We usually sell a stock when we think it's not going any higher; do so knowingly could be considered immoral since there's someone we're selling to whom we know (or sincerely believe) will not make any money on what he's buying.

I have often thought about this with respect to the convertible deals this thread often brings up. Some question whether shorting is ethical or "American", etc. What if, instead of shorting, you warned a current holder of the stock that there was a problem and they then sold the stock. Sound more American? Not a chance. Who would they sell it to? Would you tell the new buyer about the problems? How would you back up your case. Shorts often profit from shorting on suspicion, not always facts - suspicions which later turn out to have substance. You are taking a big liability risk if you try to warn the longs, whether you have a position in the stock or not.

Okay then is the safest answer to not short, not discredit the company, but instead do nothing? Would you just stand aside and watch a crime take place? Obviously this is just as selfish, if you see what is going on and don't report it.
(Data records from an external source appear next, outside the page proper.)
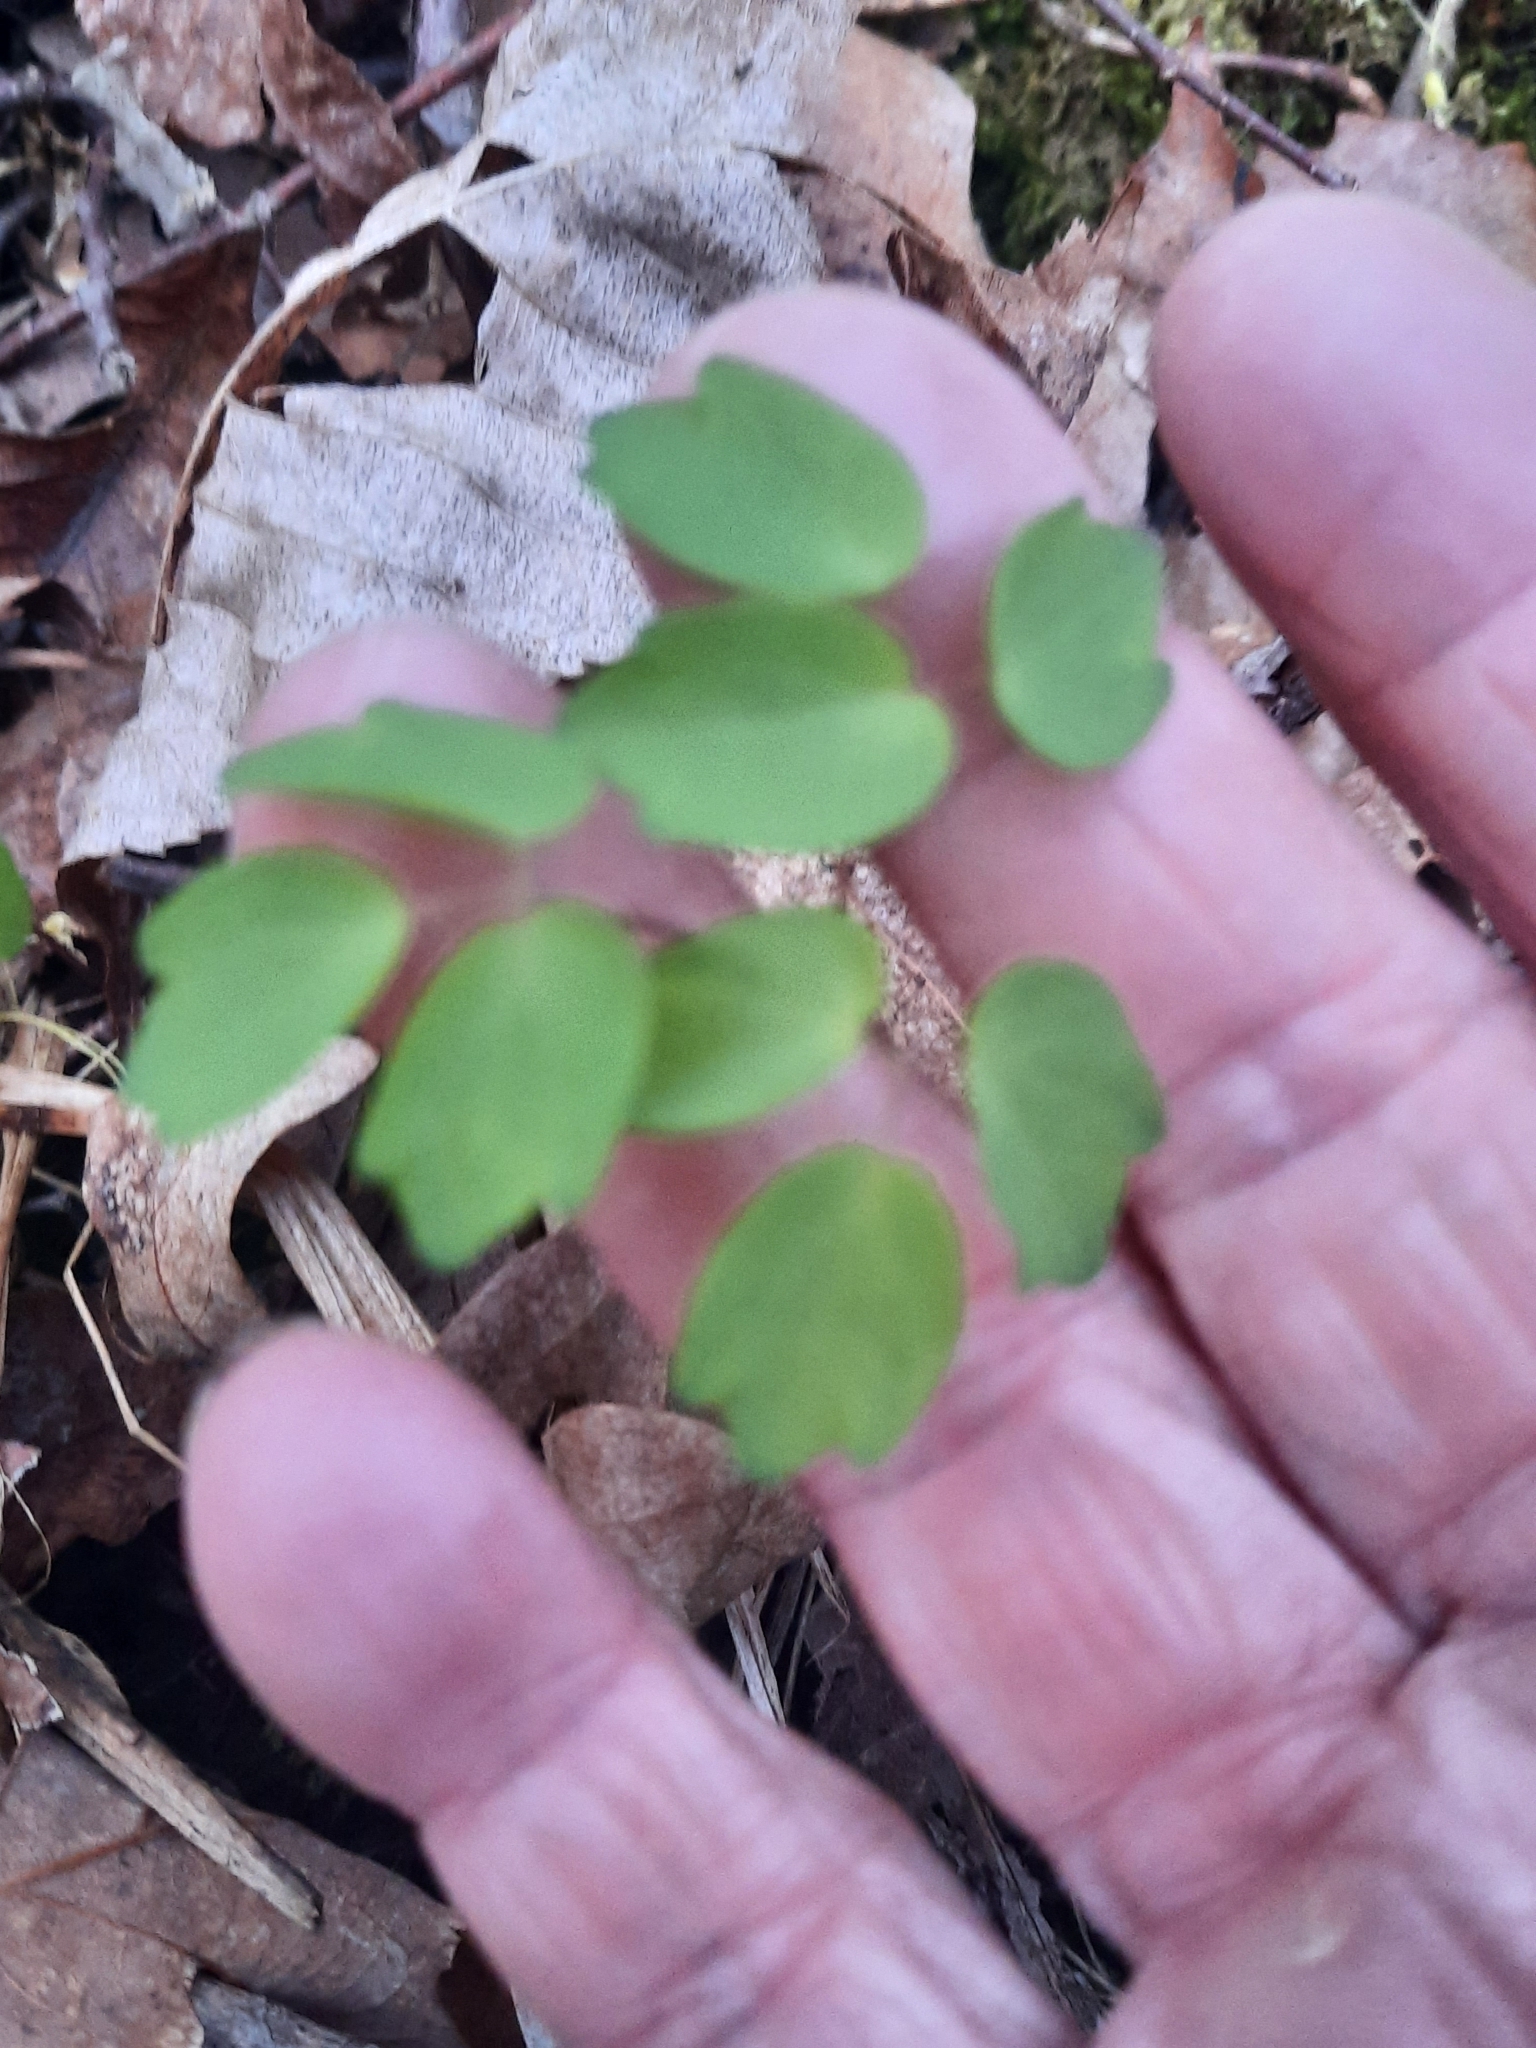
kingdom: Plantae
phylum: Tracheophyta
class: Magnoliopsida
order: Ranunculales
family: Ranunculaceae
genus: Thalictrum
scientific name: Thalictrum pubescens
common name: King-of-the-meadow
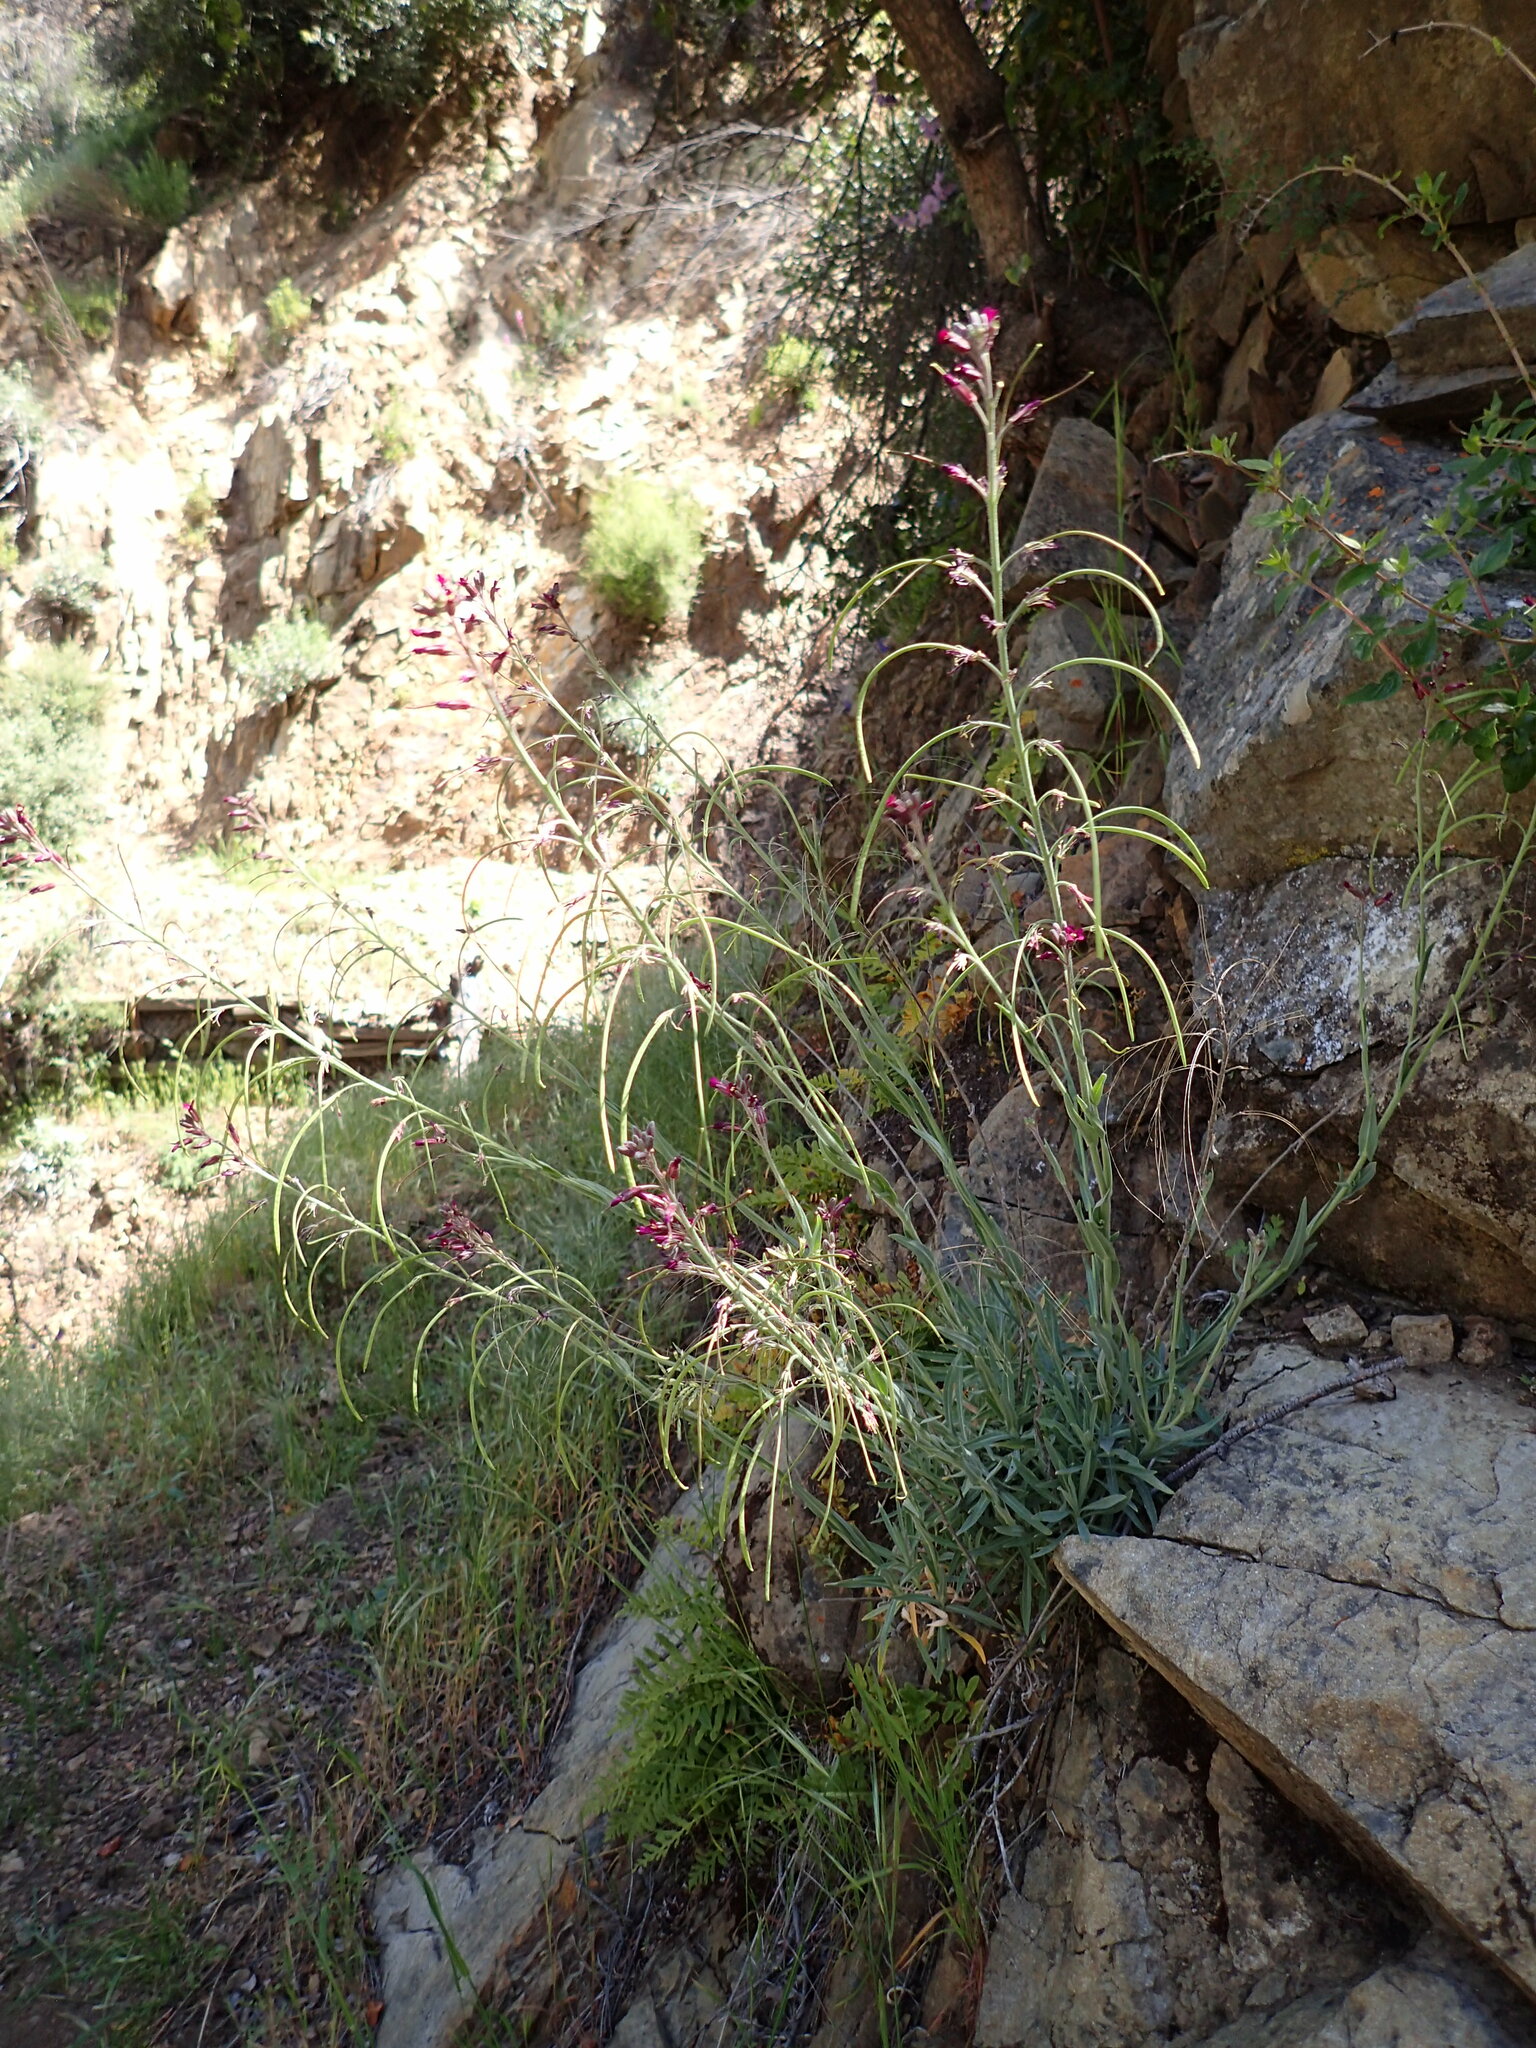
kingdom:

Then there is the intelligence factor. What if, instead of insider information, you have superior intelligence? Is it fair to buy an under-priced company or short an over-priced company just because you are better at evaluating the fair price than the market?

If you own a car worth $1000 and someone offers you $2000 and you take it, is that immoral?

There is not really a good case for morality when we talk about what price one wants to pay to buy or sell an asset. The only morality question is whether or not the buyer is truthfully representing the asset and whether or not the seller has the ability to pay their bid if taken.

The question of manipulation comes into play when we are trading on margin and supply/demand impulses are created in an illiquid security. It's not fair for a bigger player to wash you out, and there are lots of textbook cases about players being cornered.

Have you ever played poker without a betting maximum? Never accept!

The only reason shorting does not fit this category if you are a small player is that there are other shorters that will take advantage of the opportunity that is created when you are being squeezed. It's only when the whole crowd is squeezed out by a bigger crowd (KTEL, for example) that you lose big. But just for that reason you never want to be shorting small BB stocks or stocks that no other shorts are following or likely to follow.

But if the shorts stick together, is that collusion? If they stick together to fight a rising price, that is accepted practice. If they work together to drive a stock down to fair price, that is looked down upon.

Very controversial stuff. I don't think these questions will ever be resolved.